Description: The negative of a measurable function is measurable. (Contributed by Mario Carneiro, 31-Jul-2014)

Ref Expression
Hypotheses mbfneg.1
|- ( ( ph /\ x e. A ) -> B e. V )
mbfneg.2
|- ( ph -> ( x e. A |-> B ) e. MblFn )
Assertion mbfneg
|- ( ph -> ( x e. A |-> -u B ) e. MblFn )

Proof

Step Hyp Ref Expression
1 mbfneg.1
 |-  ( ( ph /\ x e. A ) -> B e. V )
2 mbfneg.2
 |-  ( ph -> ( x e. A |-> B ) e. MblFn )
3 eqid
 |-  ( x e. A |-> B ) = ( x e. A |-> B )
4 3 1 dmmptd
 |-  ( ph -> dom ( x e. A |-> B ) = A )
5 2 dmexd
 |-  ( ph -> dom ( x e. A |-> B ) e. _V )
6 4 5 eqeltrrd
 |-  ( ph -> A e. _V )
7 neg1rr
 |-  -u 1 e. RR
8 7 a1i
 |-  ( ( ph /\ x e. A ) -> -u 1 e.
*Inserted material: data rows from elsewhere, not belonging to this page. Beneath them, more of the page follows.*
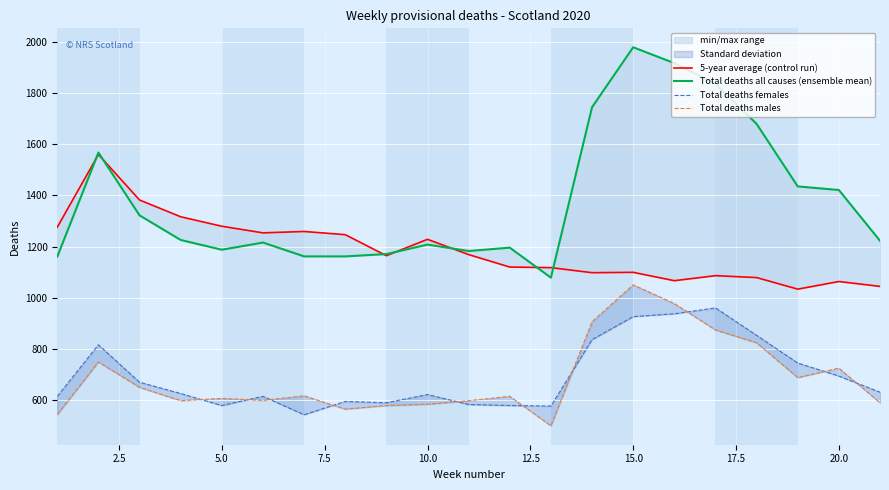

How many interior local valleys does the 5-year average (control run) series have?

5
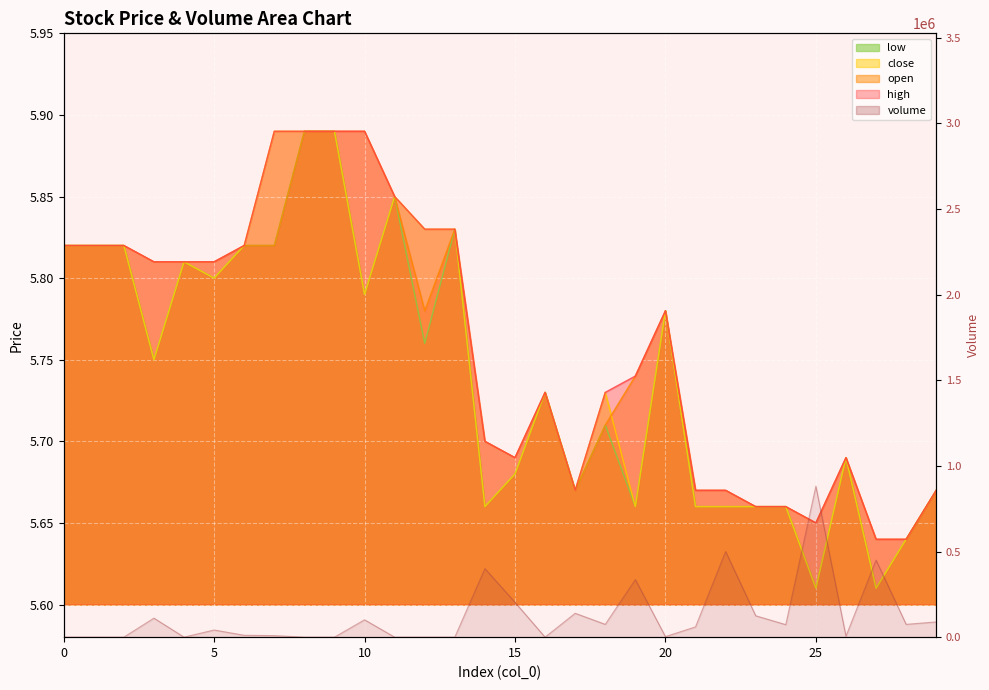

Where is the first local minimum for volume?

2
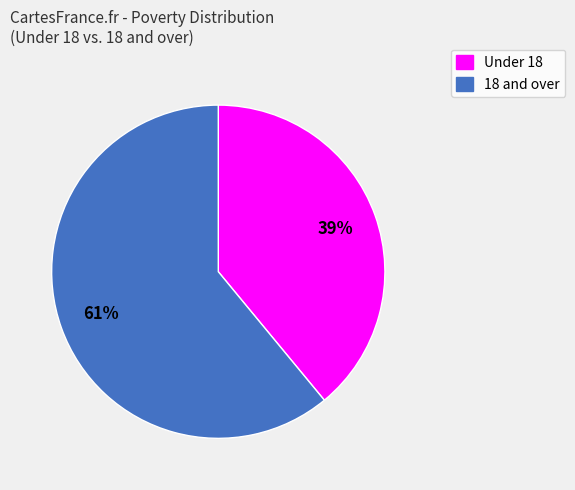

Does any single category account for the majority?

Yes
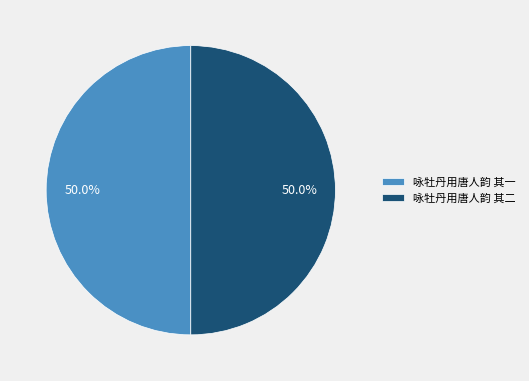

How much of the chart is everything except 咏牡丹用唐人韵 其二?

50.0%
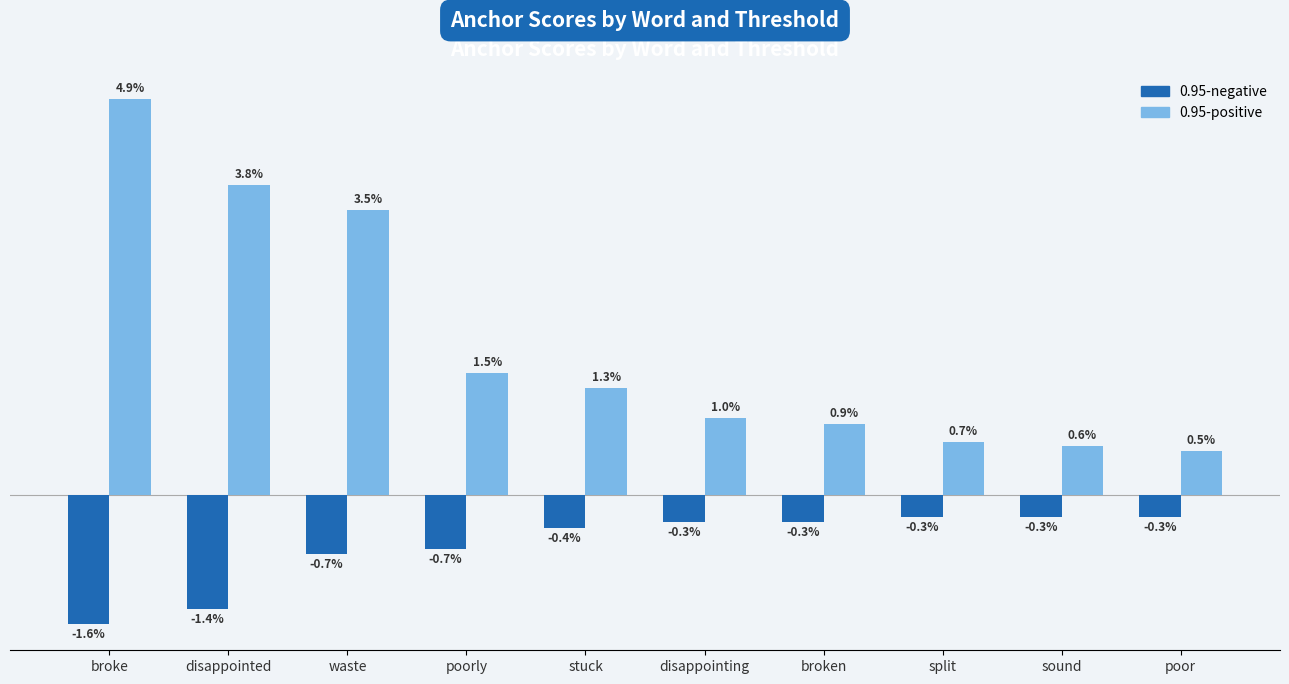

Are the bars horizontal?

No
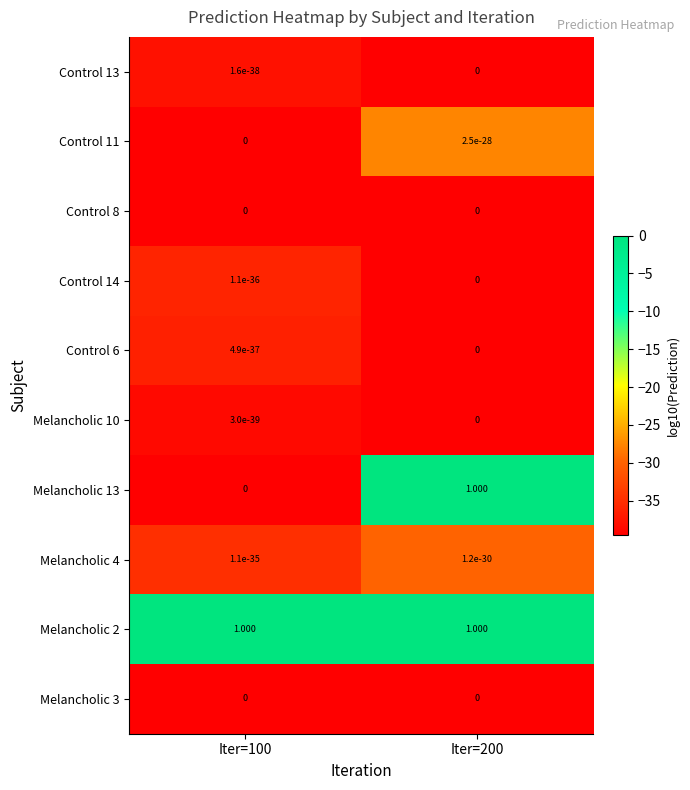

How many series are shown in this chart?

10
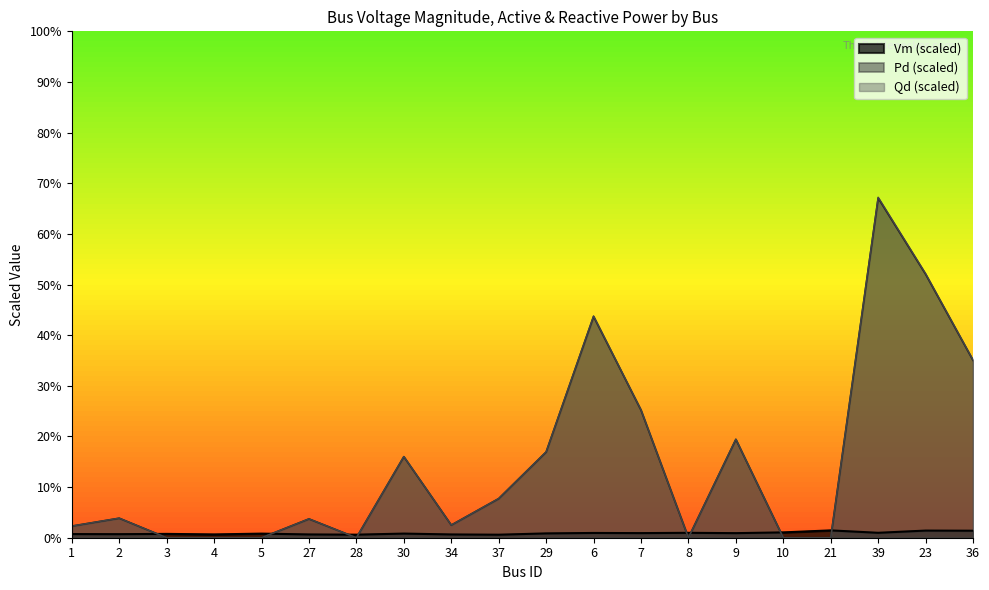

What is the sum of the Qd values at 23 and 5?

52.0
RR )
9 fconstmpt
 |-  ( A X. { -u 1 } ) = ( x e. A |-> -u 1 )
10 9 a1i
 |-  ( ph -> ( A X. { -u 1 } ) = ( x e. A |-> -u 1 ) )
11 eqidd
 |-  ( ph -> ( x e. A |-> B ) = ( x e. A |-> B ) )
12 6 8 1 10 11 offval2
 |-  ( ph -> ( ( A X. { -u 1 } ) oF x. ( x e. A |-> B ) ) = ( x e. A |-> ( -u 1 x. B ) ) )
13 2 1 mbfmptcl
 |-  ( ( ph /\ x e. A ) -> B e. CC )
14 13 mulm1d
 |-  ( ( ph /\ x e. A ) -> ( -u 1 x. B ) = -u B )
15 14 mpteq2dva
 |-  ( ph -> ( x e. A |-> ( -u 1 x. B ) ) = ( x e. A |-> -u B ) )
16 12 15 eqtrd
 |-  ( ph -> ( ( A X. { -u 1 } ) oF x. ( x e. A |-> B ) ) = ( x e. A |-> -u B ) )
17 7 a1i
 |-  ( ph -> -u 1 e. RR )
18 13 fmpttd
 |-  ( ph -> ( x e. A |-> B ) : A --> CC )
19 2 17 18 mbfmulc2re
 |-  ( ph -> ( ( A X. { -u 1 } ) oF x. ( x e. A |-> B ) ) e. MblFn )
20 16 19 eqeltrrd
 |-  ( ph -> ( x e. A |-> -u B ) e. MblFn )